Aslında bu yazıyı geçen hafta yazmıştım. O mel'un girişim sonrasında toplanan mecliste yaşananlar burnumun direğini sızlatmıştı. Ama olmadı, bir türlü nihayete erdiremedim yazıyı. Çünkü insanların canı sıkılmıştı. Çünkü canım sıkılmıştı. Çünkü ülke olarak gidip gelmiş, direkten dönmüş, uçurumun kenarında bir müddet kalakalmıştık.

Ve meclis başkanı şöyle başlamıştı sözlere:
Ben ezelden beridir hür yaşadım, hür yaşarım.
Hangi çılgın bana zincir vuracakmış? Şaşarım!
Kükremiş sel gibiyim, bendimi çiğner, aşarım.
Yırtarım dağları, enginlere sığmam, taşarım.

Ne zaman kendi kendime yüksek sesle bir şiir okumak istesem, ne zaman aklımda, dilimde bir şiir tükeniverse hemen dilime yapışır bu mısralar. İmdadıma koşar. Beni tutar sarsar, kendime getirir.

İsmail Kahraman da, şükürler olsun ki akamete uğrayan bu cinnet grubunun kalkışması sonrasında milletin kürsüsünde, hem de "Hakimiyet Kayıtsız Şartsız Milletindir' sözlerinin yamacında İstiklal Marşı'nı okurken tarif edilemez bir duygunun içinden geçtim sanki. Tüylerim diken diken oldu. Kendimi tutamadım ve onunla birlikte on kıtayı da okudum bağıra çağıra.

Ve şunu yeniden anladım ki; İstiklal Marşı sonsuz bir ruhtur bize. Bu aziz milletin sönmez tükenmez ruhudur. Bir direniştir. Ayağa kalkmanın habercisi; gitmiyoruz, işte buradayız demenin ana fikridir. Her kıtası apayrı bir ruh, her mısraı, her kelimesi insanın göğsüne saplanan bir kaledir. Ve bu kale ve bu ruh ve bu sonu gelmeyen dualardır ki Allah bu ülkeyi korudu ve hainlerin planlarını boşa çıkardı. Çünkü biz şunu da iyi biliyoruz ki Allah tuzak kuranların tuzaklarını da başlarına geçiriverir.

Ve hainler, ve tuzak kuranlar şunu hesap etmediler: Ne kadar da ince plan yapsalar, ne kadar da adam ayarlasalar, kandırsalar, akıllarına girip aptal yapsalar; ne kadar da güç elde etseler, ne kadar da onunbunun piyonu olsalar acz içinde debelenmek onların kaderi olacak inşallah. Çünkü bilmiyorlar. Bilmiyorlar, "çünkü Allah, tuzak kuranların en hayırlısıdır."

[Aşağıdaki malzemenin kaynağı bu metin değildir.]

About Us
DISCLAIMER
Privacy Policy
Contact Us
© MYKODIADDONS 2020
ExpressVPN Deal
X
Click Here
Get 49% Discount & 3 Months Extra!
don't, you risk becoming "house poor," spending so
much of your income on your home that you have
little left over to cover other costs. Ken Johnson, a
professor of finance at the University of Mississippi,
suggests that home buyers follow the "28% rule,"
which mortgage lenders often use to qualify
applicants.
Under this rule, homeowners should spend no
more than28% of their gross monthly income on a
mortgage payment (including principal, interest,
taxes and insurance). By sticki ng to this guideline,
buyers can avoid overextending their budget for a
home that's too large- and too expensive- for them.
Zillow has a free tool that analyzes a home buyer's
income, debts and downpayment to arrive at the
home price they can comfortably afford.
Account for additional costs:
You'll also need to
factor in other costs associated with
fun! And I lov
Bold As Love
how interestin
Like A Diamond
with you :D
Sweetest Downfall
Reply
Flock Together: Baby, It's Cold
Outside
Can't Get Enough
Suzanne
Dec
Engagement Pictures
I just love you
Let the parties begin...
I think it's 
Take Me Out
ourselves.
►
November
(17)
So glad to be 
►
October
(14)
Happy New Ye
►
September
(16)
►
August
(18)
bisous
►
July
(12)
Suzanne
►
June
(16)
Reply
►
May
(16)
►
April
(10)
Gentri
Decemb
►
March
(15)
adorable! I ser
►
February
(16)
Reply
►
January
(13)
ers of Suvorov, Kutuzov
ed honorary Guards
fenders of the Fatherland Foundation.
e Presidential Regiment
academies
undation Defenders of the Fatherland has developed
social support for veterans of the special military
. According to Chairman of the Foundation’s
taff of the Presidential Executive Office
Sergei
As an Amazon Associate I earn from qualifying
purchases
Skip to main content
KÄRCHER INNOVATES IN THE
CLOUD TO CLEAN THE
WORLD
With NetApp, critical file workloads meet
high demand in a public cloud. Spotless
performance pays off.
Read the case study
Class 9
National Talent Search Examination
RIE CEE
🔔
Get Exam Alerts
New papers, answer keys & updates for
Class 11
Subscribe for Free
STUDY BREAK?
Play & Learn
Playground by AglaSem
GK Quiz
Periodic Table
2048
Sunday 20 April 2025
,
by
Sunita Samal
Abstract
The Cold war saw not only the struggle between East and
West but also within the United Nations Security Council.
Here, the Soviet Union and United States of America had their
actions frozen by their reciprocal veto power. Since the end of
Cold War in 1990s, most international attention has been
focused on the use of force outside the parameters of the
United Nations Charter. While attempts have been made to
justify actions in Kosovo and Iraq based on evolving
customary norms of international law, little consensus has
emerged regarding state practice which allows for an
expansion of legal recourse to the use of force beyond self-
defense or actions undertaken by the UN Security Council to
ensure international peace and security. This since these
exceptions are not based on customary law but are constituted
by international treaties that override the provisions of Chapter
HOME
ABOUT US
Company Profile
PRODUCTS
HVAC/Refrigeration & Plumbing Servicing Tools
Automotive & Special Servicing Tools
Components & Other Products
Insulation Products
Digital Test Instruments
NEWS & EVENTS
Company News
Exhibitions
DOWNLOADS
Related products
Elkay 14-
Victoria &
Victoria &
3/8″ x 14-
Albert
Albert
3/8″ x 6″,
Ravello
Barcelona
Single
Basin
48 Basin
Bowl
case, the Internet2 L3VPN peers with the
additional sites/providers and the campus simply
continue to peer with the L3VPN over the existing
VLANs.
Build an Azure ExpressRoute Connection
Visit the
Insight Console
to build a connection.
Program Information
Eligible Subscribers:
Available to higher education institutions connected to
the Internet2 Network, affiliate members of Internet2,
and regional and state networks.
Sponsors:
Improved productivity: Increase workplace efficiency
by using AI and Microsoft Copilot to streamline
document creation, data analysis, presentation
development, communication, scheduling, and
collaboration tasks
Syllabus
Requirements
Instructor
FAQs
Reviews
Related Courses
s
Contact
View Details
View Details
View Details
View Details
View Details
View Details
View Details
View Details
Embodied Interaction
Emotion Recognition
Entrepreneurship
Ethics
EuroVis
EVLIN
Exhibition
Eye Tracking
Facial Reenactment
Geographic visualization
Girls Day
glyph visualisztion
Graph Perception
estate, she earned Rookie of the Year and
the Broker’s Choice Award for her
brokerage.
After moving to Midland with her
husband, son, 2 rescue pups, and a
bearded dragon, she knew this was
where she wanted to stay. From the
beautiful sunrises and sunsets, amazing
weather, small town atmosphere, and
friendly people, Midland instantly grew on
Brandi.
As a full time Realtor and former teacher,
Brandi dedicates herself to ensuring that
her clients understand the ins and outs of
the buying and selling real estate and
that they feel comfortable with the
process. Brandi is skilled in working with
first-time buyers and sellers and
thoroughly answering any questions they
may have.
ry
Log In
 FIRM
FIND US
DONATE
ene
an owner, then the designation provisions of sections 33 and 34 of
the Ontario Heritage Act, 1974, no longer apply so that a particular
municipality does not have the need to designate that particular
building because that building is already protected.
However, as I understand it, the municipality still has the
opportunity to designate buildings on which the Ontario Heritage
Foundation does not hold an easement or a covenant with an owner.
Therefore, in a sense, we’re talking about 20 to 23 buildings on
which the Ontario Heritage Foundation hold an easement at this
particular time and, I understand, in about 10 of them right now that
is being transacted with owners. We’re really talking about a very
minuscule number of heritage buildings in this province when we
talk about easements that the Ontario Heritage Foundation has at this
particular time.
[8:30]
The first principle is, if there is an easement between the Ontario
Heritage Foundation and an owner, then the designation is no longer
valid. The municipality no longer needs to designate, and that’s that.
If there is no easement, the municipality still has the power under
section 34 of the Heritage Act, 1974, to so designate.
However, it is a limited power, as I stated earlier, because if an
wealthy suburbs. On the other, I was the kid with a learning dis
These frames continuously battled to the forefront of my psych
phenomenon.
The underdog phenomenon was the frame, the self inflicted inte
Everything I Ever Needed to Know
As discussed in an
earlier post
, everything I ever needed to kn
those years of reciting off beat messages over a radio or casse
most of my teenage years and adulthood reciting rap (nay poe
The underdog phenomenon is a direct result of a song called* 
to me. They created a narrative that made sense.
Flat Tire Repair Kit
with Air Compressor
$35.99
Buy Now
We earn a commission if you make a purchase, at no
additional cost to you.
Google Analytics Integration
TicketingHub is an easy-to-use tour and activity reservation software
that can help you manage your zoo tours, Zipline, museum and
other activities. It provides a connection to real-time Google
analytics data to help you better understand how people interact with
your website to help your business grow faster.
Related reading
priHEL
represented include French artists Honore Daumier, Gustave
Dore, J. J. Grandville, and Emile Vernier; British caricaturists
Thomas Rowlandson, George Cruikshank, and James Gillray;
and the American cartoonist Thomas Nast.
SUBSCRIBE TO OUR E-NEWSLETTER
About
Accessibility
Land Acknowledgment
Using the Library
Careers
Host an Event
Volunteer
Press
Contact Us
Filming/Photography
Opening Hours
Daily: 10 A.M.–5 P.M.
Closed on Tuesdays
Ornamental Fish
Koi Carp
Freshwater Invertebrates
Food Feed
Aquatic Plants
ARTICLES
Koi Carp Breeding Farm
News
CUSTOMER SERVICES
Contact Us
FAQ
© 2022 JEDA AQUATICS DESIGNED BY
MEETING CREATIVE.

Kızım, daha her şeyden bihaber bir halde bile "baba bunlar niye böyle yapıyor, bizim askerlerimiz değiller mi?" diye masumane bir soru sorarken, bir daha düşündüm:Niye?

Ne uğrunaydı giriştikleri bu alçaklık. Hangi söz onları bu alçakça davranışa sürüklemiş, hangi amaç uğruna böyle bir hainliğe bulaşmışlardı. Cevabı zor ya da kolay, bilmiyorum. Ama şunu da aklımızdan çıkarmayalım ki bilmediğimiz, tahmin edemediğimiz çok derin ve karanlık bir yapıyla karşı karşıyayız.

Lamı cimi yok. Allah korudu bu ülkeyi. Masumların, mazlumların, yersiz yurtsuz mültecilerin duasıyla ayaktayız belki de. Bir halk, hem de koskocaman yüreği ve cesaretiyle "dur!" dedi çünkü. Onun için ayaktayız.

Dua edelim Allah bir daha böyle kara günler yaşatmasın bizlere. Bu uğurda canlarını verenleri rahmetiyle, şehadet makamıyla karşılasın. Ve biz, yüreklerimizi de alarak yanımıza bu hain oyunu ilelebet bozalım inşallah.